Both within and across these categories, sugar content varied enormously. But, with the exception of natural/Greek yogurts, the average sugar content of products in all the categories was well above the recommended sugar threshold. Fewer than 10% of all yogurt fell into the low-sugar category and almost none of the yogurts in the children’s category were low-sugar.

Unsurprisingly, desserts contained the most sugars, but they were followed by children’s yogurts. Considering the rising epidemic of childhood obesity, this is particularly worrisome.

“While yogurt may be less of a concern than soft drinks and fruit juices, the chief sources of free sugars in both children and adults’ diets, what is worrisome is that yogurt, as a perceived ‘healthy food,’ may be an unrecognised source of free/added sugars in the diet,” researchers write.

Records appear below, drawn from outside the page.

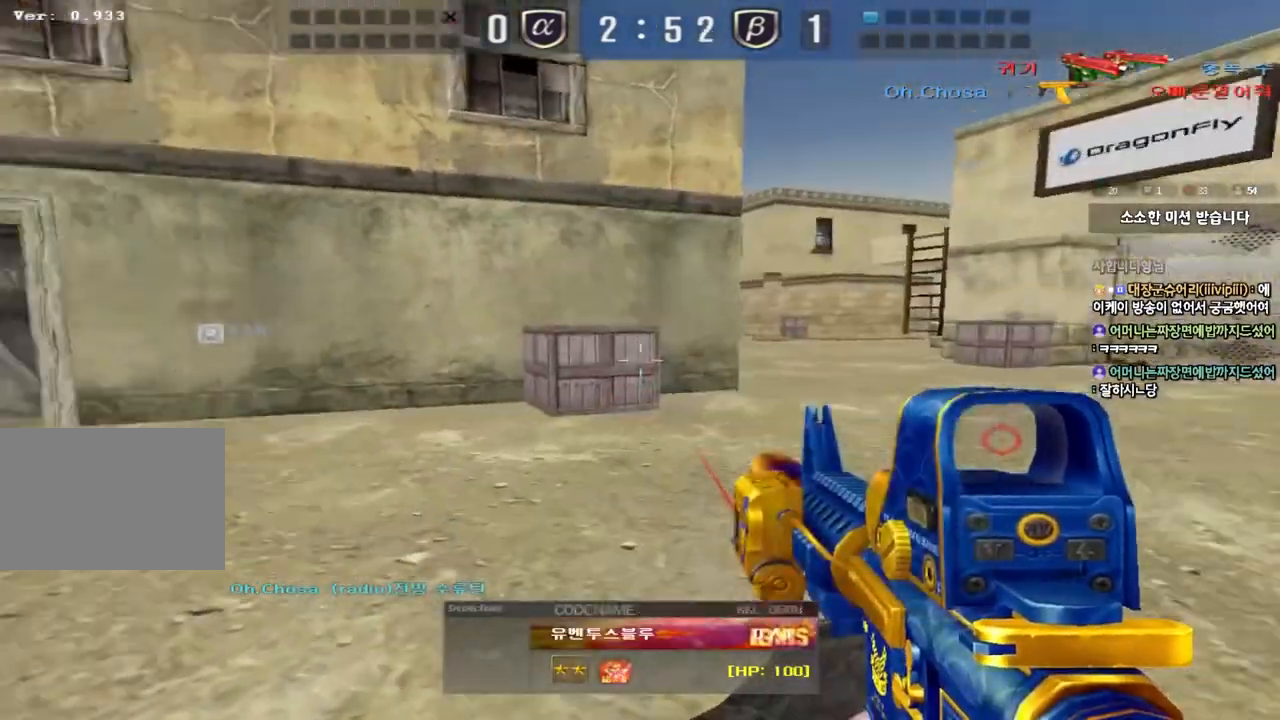
{"keys": [], "events": [[83, "tab", "down"], [183, "tab", "up"]]}
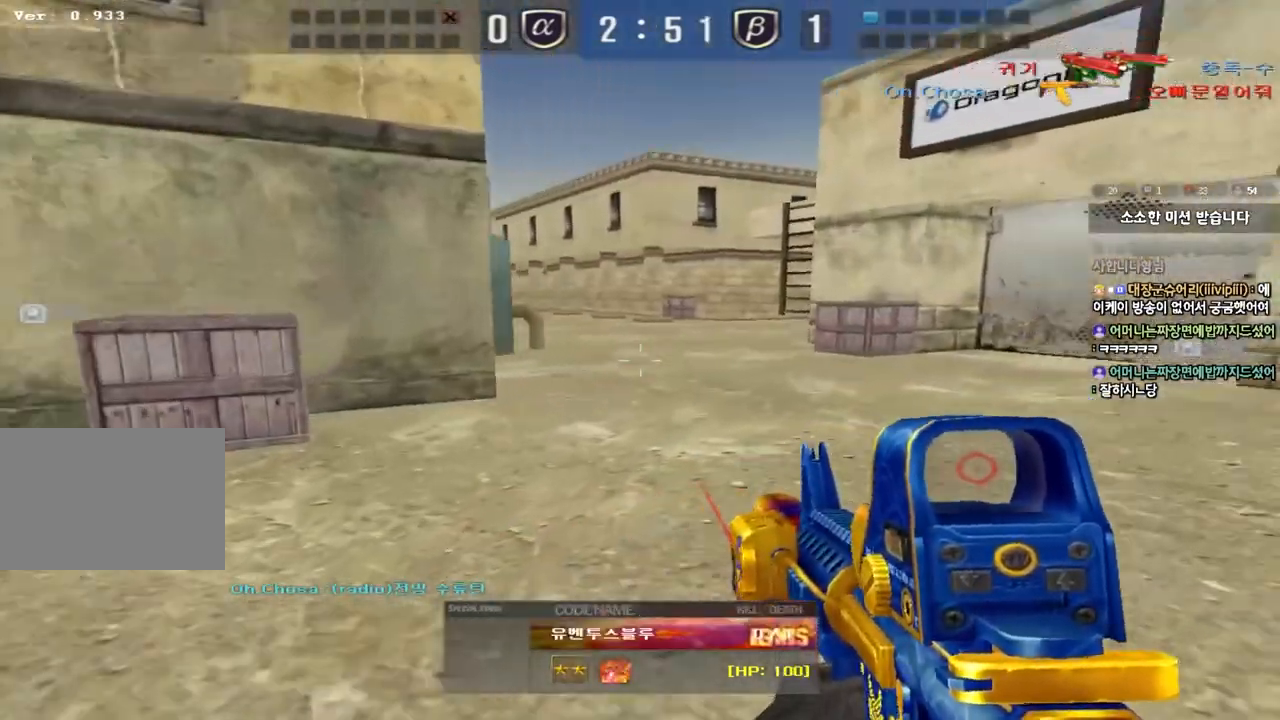
{"keys": [], "events": []}
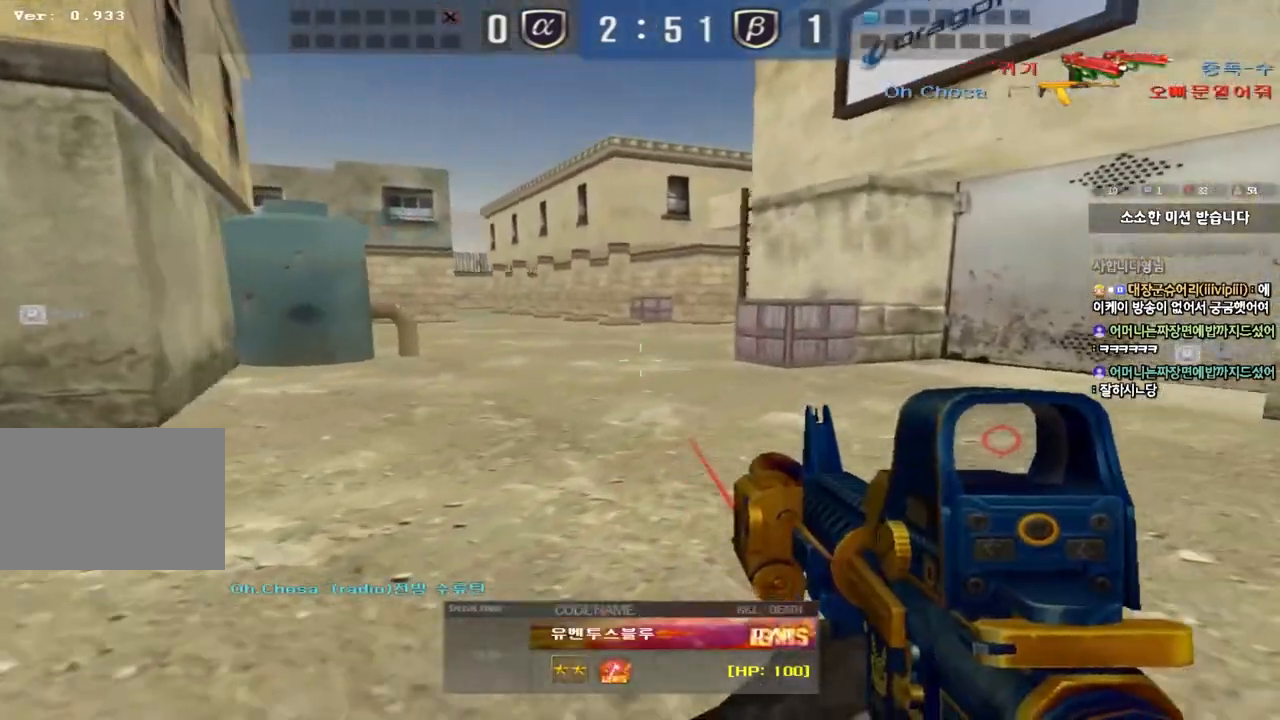
{"keys": [], "events": []}
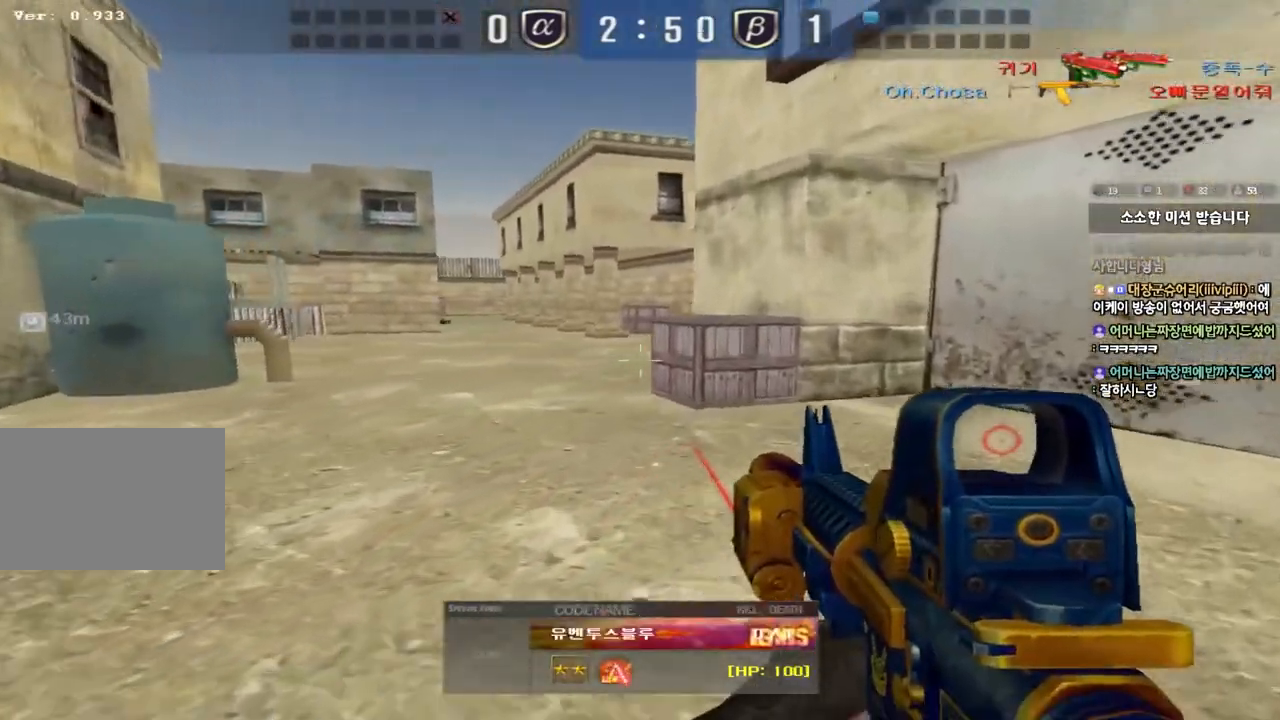
{"keys": [], "events": []}
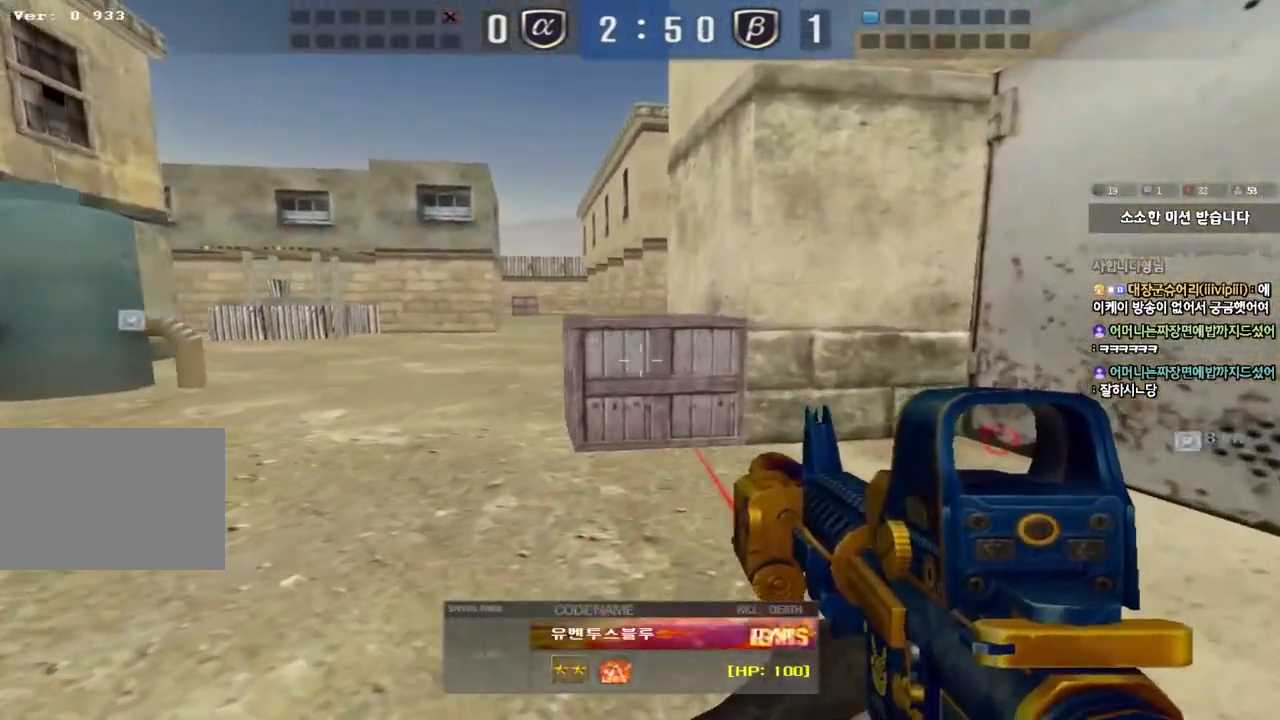
{"keys": [], "events": []}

This is especially true of the yogurts in the organic category, which are generally regarded as a healthier alternative. However, researchers add, ‘organic’ only refers to the production mechanism, not to the overall quality of the product. So organic yogurts can trick consumers into thinking they’re a healthy option, while having more sugar than recommended.

“While the organic label refers to production, the well documented ‘health-halo effect’ means that consumers most often underestimate the caloric content and perceive the nutritional contents of organic products, including yogurts, more favourably.”

Not all products are as healthy as consumers perceive them to be, researchers say. They end with a call to reduce the amount of sugar in yogurts, or at the very least, signal it through labeling.

The study has been published in the British Medical Journal.